Oder die Luxus-Variante:

-> Textebene duplizieren
-> die Ebene Weichzeichnen,
-> In die Kanalpalette wechseln
-> einen der Kanäle duplizieren, er heißt dann Üblicherweise Alpha1
-> In die Ebenenpalette wechseln
-> neue Ebene erstellen und mit 50% grau füllen
-> Auf diese Ebene den Filter -> Rendering-Filter -> Beleuchtungseffekte anwenden
-> Im erscheinenden Fenster ganz unten Alpha 1 anwählen
-> Licht justieren
-> Fertig.

Den Effekt da unten hab ich btw erzeugt, indem ich Alpha1 noch mit mehrfach überlagerten Filter -> Renderingfilter -> Differenzwolken gemischt habe.

mfG
Kaprolactam


----------



## Wolfsbein (10. Juni 2002)

@Kaprolactam: Könntest Du das noch ein bisschen genauer erklären? Wie stark zeichnest Du weich und aus welcher Ebene erlellts Du den Alpha Kanal? Nur aus der weichgezeichneten Texteben, oder aus allen drei Ebenen?

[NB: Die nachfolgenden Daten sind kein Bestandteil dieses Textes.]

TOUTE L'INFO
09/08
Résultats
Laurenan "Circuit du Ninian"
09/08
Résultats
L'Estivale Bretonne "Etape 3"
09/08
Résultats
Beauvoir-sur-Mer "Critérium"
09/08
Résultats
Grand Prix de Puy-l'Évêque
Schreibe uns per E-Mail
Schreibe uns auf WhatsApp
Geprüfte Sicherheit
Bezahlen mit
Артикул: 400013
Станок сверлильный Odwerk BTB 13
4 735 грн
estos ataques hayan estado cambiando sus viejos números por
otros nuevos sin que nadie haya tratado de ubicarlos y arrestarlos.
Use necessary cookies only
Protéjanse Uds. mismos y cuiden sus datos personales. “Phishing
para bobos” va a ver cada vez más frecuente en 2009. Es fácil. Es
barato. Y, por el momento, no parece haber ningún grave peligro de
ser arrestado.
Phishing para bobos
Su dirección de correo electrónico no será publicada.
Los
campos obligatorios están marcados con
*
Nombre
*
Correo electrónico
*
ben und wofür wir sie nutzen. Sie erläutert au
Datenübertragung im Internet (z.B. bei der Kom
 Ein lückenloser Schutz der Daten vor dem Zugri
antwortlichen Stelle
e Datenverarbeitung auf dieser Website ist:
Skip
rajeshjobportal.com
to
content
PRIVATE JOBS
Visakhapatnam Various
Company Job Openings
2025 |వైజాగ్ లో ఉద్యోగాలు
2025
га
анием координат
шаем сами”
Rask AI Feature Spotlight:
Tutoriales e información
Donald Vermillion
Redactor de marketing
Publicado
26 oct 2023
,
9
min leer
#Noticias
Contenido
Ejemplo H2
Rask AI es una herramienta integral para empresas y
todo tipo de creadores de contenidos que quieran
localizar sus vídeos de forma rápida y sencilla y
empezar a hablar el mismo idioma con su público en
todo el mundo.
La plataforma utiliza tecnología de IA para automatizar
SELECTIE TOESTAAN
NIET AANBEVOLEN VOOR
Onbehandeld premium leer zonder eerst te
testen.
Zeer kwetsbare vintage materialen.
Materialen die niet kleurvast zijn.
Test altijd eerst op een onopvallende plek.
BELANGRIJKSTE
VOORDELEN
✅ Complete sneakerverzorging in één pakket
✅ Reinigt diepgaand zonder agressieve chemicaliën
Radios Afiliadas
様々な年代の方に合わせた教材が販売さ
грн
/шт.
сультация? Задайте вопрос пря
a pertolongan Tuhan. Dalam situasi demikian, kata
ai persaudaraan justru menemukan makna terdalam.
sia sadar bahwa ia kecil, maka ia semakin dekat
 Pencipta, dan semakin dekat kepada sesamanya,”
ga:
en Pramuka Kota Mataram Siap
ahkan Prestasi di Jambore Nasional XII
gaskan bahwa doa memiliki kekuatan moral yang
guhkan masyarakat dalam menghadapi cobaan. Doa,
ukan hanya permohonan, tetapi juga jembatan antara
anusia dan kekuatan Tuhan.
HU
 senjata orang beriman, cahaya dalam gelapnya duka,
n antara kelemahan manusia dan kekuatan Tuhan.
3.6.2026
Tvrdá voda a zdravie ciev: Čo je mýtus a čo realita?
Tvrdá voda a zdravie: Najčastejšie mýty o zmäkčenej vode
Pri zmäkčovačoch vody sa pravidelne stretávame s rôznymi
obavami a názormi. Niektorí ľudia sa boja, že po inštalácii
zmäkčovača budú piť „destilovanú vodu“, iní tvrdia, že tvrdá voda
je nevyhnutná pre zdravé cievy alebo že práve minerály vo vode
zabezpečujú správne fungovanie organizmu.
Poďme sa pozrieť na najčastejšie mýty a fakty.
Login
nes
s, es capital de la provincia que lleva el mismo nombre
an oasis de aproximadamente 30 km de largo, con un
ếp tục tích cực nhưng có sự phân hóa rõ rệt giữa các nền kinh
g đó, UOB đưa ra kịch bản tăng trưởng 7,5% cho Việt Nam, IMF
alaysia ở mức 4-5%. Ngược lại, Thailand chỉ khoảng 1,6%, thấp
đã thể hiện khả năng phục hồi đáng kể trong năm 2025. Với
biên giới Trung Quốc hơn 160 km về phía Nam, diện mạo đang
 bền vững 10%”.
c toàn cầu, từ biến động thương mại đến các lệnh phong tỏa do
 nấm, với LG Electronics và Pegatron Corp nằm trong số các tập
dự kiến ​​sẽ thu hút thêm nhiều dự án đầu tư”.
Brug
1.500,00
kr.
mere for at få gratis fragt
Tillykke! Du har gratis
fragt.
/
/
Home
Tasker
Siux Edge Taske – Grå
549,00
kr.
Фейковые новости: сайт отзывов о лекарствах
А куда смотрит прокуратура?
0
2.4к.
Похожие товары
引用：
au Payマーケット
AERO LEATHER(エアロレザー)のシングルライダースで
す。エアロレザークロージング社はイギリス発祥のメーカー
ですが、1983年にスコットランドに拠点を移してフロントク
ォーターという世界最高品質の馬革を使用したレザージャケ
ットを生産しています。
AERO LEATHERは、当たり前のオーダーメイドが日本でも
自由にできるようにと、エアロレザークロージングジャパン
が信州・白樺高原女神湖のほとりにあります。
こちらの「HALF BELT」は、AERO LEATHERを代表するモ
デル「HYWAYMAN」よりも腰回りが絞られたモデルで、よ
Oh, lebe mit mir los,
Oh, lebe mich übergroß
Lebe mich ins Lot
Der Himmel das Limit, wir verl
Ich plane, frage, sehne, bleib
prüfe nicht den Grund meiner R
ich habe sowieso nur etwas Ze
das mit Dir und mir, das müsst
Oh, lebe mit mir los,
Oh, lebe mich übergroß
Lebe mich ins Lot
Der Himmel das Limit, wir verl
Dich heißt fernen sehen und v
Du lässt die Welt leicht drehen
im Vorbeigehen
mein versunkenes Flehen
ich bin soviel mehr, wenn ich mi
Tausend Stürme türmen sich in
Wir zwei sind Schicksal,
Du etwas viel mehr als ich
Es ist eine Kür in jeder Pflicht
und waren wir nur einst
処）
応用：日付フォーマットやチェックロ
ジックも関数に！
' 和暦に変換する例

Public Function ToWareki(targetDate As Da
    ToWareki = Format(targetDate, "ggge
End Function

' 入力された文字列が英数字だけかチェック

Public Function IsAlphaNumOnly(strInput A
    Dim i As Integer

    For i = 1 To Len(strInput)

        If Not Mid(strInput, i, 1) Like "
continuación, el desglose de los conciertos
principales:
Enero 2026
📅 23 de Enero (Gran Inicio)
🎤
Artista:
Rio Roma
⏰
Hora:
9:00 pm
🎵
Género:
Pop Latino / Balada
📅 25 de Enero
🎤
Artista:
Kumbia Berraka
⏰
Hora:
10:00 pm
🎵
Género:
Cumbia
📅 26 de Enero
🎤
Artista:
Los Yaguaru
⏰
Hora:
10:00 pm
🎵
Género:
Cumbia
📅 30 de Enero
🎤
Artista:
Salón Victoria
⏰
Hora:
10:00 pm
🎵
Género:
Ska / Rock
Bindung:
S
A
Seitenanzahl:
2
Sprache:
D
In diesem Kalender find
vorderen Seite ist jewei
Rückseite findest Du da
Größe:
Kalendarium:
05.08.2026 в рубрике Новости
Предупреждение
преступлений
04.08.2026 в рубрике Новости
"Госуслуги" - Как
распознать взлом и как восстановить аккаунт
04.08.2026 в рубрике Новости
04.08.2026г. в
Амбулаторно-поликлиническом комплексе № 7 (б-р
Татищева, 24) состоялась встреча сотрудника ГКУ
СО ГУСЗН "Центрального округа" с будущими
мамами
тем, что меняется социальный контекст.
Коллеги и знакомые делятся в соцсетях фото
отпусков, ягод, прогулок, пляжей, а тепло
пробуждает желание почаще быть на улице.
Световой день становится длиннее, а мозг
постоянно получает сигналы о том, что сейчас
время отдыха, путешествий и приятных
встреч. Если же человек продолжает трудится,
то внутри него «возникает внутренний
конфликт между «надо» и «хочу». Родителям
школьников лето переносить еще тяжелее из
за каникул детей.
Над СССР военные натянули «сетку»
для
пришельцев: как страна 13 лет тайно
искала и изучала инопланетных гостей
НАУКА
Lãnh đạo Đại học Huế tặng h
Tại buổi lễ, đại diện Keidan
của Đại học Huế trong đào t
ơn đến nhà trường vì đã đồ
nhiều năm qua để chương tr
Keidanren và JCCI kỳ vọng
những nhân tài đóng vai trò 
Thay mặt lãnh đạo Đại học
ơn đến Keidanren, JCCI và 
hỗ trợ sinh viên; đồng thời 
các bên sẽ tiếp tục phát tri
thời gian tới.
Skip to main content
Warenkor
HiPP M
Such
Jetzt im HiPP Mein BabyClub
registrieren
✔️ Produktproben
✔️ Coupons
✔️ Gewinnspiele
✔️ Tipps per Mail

Bei mir kommt nämlich der colle Spiegeleffekt bei der Schrift nicht richtig hin.


----------



## X-trOn (10. Juni 2002)

Danke euch beiden ich habs schon ausprobiert und hat super funktioniert

Greatz 
X-trOn


----------



## Kaprolactam (10. Juni 2002)

Ach, die Chromeffekte kannst du in diversen Tutorials nachschauen. Die gibts dafür wie Sand am Meer...

Kaprolactam


----------



## Wolfsbein (11. Juni 2002)

Aso, mit Chromeffekt hast Du das gemacht. Und auf welche Ebene hast Du angwendet?


----------



## Kaprolactam (11. Juni 2002)

Mach mal eins dieser Tutorials. Das beantwortet deine Frage.


----------